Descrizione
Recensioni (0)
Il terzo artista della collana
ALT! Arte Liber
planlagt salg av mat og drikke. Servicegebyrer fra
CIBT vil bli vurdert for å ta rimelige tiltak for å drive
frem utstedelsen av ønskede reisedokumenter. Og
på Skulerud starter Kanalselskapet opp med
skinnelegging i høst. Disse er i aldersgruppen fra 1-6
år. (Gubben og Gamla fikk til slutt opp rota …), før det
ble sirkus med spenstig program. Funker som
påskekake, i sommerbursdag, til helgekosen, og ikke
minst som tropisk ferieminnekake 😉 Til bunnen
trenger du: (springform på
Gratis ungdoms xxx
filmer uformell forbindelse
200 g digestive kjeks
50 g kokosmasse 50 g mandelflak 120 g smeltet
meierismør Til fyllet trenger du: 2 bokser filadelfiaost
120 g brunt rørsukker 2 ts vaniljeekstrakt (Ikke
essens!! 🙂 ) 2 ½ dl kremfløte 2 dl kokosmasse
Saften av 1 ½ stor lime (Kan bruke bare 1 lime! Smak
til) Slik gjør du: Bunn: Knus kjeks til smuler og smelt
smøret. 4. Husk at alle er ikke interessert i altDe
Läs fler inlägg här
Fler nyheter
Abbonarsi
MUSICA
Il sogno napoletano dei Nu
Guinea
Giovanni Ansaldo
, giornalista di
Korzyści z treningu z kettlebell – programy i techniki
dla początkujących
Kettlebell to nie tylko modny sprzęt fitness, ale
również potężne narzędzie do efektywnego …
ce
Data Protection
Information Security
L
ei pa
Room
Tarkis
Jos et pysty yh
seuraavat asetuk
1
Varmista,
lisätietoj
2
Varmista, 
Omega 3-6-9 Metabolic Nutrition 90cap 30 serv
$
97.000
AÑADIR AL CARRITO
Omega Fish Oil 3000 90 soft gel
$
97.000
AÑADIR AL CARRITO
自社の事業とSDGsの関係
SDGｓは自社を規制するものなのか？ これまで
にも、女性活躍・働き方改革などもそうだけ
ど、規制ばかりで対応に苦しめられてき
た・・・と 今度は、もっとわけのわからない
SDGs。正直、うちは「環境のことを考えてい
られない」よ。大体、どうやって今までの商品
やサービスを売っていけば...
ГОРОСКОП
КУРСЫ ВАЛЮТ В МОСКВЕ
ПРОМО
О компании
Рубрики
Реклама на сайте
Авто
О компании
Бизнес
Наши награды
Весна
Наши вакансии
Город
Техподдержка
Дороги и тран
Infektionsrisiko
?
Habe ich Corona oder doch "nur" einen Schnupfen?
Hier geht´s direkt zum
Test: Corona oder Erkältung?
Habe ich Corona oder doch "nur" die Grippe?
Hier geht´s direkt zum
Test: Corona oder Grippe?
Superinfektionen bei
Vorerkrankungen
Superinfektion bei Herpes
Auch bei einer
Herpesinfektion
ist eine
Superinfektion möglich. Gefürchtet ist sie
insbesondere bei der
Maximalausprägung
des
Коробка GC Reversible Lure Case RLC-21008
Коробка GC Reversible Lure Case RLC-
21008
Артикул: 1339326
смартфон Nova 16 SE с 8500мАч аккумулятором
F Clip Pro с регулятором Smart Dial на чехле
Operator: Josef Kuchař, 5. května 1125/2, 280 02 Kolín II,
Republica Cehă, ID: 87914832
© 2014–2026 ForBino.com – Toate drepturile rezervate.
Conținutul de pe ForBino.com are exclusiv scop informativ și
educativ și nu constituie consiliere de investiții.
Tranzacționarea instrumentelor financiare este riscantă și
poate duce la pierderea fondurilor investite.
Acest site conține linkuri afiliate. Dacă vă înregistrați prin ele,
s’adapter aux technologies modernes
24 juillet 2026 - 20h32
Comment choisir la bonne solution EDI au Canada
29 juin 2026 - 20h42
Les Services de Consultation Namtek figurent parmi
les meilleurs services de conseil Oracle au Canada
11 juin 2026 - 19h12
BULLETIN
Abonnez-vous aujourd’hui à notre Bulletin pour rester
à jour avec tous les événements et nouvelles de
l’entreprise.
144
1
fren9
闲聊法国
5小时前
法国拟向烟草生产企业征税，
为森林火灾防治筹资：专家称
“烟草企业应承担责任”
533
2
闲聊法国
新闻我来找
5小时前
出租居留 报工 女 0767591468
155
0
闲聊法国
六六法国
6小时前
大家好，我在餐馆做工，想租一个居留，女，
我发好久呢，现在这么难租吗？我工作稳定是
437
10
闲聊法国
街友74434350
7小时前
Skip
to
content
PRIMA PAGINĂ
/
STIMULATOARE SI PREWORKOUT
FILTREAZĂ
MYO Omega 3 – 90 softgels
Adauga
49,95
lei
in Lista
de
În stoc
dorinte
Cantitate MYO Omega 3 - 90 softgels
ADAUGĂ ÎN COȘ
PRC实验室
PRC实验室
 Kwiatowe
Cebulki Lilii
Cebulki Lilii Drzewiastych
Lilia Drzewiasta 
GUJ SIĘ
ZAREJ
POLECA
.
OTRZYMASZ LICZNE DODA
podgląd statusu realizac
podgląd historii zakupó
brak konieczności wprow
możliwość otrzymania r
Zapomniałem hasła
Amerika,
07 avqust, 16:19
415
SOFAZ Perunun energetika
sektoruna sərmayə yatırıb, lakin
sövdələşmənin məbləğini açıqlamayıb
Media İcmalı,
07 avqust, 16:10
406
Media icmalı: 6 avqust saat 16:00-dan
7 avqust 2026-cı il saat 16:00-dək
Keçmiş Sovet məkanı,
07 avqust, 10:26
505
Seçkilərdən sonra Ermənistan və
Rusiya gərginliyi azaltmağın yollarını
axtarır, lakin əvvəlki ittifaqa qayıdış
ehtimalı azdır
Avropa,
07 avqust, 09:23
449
──────────
-- Action item --
Return the number of lines in the records holding the string "podgląd", without any other words.

-- Answer box --
2